Abolishing sex difference creates obvious anomalies, not least for single-sex pursuits like women’s sporting events or girl guides. These technical issues could probably be resolved, given goodwill. But goodwill is impossible when anyone who tries to raise them is dismissed as a bigot.

Anyway, for many women this is essentially an existential question. If anyone can become a woman simply by announcing the fact, where does that leave women’s status in society?

Women feel they have been fighting a long struggle to establish their rights against the lingering shadow of patriarchy, and they fear this progress could be halted if they are forced to accept an essentially absurd proposition: that men can become women.

And I’m afraid that it is absurd.

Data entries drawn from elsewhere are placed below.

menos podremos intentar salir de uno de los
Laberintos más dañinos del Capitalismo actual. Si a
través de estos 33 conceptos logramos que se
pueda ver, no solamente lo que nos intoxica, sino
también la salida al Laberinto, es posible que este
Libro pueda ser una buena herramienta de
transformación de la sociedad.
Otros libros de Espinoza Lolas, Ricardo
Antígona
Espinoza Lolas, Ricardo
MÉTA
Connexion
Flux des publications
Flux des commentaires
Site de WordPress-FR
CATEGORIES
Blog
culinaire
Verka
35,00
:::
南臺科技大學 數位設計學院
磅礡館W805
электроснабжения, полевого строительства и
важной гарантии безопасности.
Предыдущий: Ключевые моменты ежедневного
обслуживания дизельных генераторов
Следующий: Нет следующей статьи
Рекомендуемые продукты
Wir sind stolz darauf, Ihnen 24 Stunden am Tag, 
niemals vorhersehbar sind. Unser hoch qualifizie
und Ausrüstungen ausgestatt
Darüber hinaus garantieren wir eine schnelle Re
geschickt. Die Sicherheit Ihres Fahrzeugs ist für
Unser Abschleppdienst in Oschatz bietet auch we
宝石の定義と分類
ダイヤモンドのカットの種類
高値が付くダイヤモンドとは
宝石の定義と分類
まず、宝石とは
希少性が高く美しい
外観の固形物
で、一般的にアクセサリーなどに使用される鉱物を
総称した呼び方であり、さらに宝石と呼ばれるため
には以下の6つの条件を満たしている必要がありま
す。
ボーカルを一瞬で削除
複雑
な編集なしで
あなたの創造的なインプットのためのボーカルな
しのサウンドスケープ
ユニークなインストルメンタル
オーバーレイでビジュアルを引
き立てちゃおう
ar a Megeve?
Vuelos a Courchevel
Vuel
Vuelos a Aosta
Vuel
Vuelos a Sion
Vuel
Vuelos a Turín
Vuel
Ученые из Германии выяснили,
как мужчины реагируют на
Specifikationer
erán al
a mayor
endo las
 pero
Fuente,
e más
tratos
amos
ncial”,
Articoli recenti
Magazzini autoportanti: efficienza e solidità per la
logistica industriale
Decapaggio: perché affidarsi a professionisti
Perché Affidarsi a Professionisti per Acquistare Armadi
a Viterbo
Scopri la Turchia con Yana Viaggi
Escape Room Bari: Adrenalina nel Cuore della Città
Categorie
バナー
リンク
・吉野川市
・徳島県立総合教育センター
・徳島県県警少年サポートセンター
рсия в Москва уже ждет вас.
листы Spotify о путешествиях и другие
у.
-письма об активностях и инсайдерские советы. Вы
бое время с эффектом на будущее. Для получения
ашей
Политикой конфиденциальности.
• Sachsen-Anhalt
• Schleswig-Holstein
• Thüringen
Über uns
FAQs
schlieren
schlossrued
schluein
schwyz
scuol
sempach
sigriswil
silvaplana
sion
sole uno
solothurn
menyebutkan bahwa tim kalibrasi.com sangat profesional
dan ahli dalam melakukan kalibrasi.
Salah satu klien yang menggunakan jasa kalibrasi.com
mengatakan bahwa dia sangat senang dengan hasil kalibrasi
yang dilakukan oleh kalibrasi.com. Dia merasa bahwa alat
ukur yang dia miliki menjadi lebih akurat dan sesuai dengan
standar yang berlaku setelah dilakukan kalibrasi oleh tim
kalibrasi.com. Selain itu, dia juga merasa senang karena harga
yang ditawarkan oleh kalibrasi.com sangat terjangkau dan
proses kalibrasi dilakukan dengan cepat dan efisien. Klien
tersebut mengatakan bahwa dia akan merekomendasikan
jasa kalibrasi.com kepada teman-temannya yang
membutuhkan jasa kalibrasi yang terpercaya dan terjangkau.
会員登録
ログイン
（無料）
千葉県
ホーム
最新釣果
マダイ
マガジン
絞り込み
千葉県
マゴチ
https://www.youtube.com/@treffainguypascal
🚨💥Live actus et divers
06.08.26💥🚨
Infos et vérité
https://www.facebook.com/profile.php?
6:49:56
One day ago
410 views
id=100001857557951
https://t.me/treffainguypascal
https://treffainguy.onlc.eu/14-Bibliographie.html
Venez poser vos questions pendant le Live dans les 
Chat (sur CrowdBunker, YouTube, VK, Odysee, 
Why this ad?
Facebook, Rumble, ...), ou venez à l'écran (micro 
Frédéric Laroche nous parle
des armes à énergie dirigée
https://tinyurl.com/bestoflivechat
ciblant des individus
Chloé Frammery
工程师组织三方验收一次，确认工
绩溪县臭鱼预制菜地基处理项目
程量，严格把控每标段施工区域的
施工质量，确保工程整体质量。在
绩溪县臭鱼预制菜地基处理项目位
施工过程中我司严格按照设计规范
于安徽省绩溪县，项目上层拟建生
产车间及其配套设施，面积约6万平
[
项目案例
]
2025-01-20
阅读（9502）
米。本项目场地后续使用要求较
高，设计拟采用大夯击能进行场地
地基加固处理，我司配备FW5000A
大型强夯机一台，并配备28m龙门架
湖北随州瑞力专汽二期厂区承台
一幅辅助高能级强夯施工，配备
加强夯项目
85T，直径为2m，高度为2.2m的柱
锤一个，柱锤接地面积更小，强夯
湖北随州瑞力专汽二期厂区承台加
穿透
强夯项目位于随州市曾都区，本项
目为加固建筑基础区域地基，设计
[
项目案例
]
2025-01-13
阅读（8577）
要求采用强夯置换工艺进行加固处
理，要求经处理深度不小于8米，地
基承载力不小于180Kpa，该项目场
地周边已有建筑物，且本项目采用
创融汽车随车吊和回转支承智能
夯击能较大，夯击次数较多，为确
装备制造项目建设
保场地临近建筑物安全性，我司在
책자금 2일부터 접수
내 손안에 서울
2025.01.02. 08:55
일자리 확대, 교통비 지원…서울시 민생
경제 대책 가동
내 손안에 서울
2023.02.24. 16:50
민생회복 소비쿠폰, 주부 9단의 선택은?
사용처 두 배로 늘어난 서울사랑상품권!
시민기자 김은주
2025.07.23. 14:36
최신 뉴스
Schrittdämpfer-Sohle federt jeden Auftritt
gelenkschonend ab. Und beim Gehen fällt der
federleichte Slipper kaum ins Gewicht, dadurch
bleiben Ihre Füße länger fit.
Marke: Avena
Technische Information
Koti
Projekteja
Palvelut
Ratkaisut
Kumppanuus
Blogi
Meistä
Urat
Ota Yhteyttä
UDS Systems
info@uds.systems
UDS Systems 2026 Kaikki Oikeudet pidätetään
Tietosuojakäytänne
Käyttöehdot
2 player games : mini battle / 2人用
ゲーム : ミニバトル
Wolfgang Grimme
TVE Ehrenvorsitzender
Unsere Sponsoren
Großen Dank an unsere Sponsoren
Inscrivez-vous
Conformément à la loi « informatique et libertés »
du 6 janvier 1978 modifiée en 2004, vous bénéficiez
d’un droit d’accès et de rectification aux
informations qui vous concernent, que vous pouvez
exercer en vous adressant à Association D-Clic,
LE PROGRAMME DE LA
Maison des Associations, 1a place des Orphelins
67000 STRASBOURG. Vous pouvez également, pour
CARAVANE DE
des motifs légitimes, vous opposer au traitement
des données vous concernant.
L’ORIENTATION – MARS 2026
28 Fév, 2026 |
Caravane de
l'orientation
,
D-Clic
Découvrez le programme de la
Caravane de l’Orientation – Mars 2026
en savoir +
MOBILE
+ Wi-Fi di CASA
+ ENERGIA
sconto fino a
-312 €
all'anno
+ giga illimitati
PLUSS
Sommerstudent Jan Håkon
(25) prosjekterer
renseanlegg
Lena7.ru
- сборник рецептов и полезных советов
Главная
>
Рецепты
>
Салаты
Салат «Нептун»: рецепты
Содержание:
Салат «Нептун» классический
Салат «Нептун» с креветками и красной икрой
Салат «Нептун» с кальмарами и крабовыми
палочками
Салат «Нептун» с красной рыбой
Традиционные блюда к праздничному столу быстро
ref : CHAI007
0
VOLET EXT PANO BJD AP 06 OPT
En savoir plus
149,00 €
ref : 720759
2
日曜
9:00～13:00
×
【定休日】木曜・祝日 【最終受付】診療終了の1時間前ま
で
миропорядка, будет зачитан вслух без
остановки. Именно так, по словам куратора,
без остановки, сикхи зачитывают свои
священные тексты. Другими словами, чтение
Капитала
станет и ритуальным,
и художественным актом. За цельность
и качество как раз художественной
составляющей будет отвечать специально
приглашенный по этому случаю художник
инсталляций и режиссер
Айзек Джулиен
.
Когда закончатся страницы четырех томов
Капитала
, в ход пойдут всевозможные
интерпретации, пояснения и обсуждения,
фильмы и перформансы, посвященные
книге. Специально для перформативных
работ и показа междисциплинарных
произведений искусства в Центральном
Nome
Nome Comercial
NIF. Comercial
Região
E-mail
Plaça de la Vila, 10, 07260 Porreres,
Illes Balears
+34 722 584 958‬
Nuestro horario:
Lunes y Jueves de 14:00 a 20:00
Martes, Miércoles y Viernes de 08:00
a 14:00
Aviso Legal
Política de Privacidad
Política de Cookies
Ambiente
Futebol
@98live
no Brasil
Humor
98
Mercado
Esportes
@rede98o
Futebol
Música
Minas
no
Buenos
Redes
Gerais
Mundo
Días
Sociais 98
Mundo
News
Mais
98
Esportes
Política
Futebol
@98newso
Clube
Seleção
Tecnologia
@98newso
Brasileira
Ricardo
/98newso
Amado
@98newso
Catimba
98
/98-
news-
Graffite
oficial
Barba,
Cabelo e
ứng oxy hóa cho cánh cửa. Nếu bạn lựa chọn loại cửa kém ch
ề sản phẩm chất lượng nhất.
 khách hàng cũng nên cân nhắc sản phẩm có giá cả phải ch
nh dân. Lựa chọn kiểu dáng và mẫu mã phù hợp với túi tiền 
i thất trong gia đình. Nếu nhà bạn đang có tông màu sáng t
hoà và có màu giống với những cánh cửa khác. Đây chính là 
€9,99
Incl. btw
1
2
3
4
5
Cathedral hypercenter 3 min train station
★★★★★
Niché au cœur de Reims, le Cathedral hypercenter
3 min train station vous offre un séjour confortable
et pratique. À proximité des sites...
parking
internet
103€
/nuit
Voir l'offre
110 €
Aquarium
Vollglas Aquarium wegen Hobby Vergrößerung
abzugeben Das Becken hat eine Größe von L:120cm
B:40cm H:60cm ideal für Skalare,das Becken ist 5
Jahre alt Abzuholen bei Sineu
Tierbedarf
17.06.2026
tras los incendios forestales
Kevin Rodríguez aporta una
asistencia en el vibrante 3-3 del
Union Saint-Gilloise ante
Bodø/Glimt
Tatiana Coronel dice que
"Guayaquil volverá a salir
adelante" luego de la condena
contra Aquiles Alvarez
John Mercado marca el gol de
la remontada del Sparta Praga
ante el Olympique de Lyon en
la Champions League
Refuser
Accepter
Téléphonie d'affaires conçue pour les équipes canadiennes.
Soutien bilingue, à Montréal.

If we are to change the very definition of sex, such that there is to be no physiological distinction between the sexes, then we are changing the nature of what it is to be human.

That’s why I now realise that this is not a “women’s issue” as many patronisingly believe, but one that challenges us all. We must not allow well-intentioned legislators to make changes which could have profound consequences, at least not without a free and open debate.

There is sufficient doubt about the objectives of the Gender Recognition Act now for politicians to be seriously worried about it. At the very least, it should be made clear in the legislation that the GRA does not undermine women’s unique sexual identity.

Women should not be intimidated into silence, as many have been. To dispute the claim that transwomen are women is not bigotry. To object to self-identification is not misogyny. To oppose the Gender Recognition Act is not transphobia.

Universities like Edinburgh should make clear that they will not accept debate on this to be closed down by groups armed with quasi-legal jargon about hate speak.

I believe this is in the interests of the trans movement itself. The surest way to alienate public support is to perpetrate this anti-scientific shibboleth.

For transwomen to have equal rights it is not necessary for women to be denied theirs. Don’t tell women what makes a woman, they were, after all, born that way.